Prison is an environment that controls and limits human movement, making it difficult, if not impossible, for individuals to practice or learn about healthy behaviors. It is important for laboring mothers to move freely in order to identify comfort measures that will help the labor and delivery process go more smoothly. Shackling not only severely limits that movement, but it can cause medical complications and it prevents mothers from initiating a maternal bond with their newborn via breastfeeding (The Sentencing Project). Consequently, shackling undermines the maternal, infant and child health objectives of HP2020.  If HP2020’s maternal, infant and child health benchmarks consider the plight of incarcerated women, then addressing the issue and ending the dehumanizing practice of shackling women during their pregnancy is just one action that will help achieve HP2020 objectives and have a significant positive impact on the status of maternal and child health in the U.S.

We face a long road ahead in our struggle for reproductive freedom as about half of U.S states have yet to adopt or address any policy or law regarding the practice of shackling women before and during their labor and delivery (National Women’s Law Center & The Rebecca Project for Human Rights, 2010). 
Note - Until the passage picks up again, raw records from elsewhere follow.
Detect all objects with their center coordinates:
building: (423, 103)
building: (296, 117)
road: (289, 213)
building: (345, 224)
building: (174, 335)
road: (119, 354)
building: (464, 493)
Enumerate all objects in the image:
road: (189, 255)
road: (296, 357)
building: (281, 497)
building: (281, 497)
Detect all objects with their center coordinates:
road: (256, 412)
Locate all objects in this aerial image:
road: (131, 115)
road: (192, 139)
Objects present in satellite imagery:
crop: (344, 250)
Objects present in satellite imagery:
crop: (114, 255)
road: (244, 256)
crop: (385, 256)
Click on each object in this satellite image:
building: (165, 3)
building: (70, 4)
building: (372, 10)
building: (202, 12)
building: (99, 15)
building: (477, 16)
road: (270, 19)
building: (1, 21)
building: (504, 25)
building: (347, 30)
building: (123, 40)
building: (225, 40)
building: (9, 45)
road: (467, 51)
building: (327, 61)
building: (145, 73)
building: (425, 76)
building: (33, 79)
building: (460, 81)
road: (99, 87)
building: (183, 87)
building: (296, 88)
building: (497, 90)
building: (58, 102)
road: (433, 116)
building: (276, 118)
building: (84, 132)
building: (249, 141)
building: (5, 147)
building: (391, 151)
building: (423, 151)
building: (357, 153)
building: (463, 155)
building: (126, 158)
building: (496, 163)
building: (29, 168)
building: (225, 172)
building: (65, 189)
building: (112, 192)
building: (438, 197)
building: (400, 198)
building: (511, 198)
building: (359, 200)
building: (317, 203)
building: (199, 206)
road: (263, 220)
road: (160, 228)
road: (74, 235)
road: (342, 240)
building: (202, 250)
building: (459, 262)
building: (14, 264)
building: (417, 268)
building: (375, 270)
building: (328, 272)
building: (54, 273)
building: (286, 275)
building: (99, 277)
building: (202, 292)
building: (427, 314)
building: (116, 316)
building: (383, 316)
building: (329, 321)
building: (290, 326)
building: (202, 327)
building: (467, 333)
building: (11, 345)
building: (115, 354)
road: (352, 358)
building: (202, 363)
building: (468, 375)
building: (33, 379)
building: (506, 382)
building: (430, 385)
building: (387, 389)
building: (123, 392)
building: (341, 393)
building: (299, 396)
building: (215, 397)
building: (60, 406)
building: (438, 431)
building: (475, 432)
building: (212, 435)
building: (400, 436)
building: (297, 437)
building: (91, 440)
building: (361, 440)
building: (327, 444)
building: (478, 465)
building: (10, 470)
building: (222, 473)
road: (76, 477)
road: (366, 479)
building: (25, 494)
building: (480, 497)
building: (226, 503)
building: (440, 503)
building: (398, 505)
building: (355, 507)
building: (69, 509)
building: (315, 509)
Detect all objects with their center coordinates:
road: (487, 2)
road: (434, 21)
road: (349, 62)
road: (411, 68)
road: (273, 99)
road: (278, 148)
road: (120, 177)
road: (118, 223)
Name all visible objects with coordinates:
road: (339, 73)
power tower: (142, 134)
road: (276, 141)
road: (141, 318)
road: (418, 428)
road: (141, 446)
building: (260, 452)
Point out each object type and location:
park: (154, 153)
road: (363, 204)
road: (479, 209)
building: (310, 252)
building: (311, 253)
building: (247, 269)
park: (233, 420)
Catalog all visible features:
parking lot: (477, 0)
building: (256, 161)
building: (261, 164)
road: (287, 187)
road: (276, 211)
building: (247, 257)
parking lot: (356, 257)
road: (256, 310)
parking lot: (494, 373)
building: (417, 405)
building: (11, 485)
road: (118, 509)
Thankfully, the anti-shackling movement has made impressive progress that has been initiated by reproductive rights advocates from all corners of the issue . SPARK, a statewide community based and focused reproductive justice organization headquartered in Atlanta, GA, works for reproductive justice by developing radical tools to help shift the state of reproductive rights in Georgia and the U.S South (SPARK). Alongside SPARK in the anti-shackling and reproductive justice struggle is Birthing Behind Bars. Birthing Behind Bars is a national U.S campaign initiated and sustained by WORTH (Women on the Rise Telling Herstory). WORTH is ”an association of currently and formerly incarcerated women empowered by their own [birthing behind bars] experience”. They are part of the national movement to outlaw the practice of shackling pregnant mothers before and during their labor and delivery.  With their voice, WORTH has successfully moved New York State to prohibit the practice of shackling incarcerated women during their labor and delivery (id).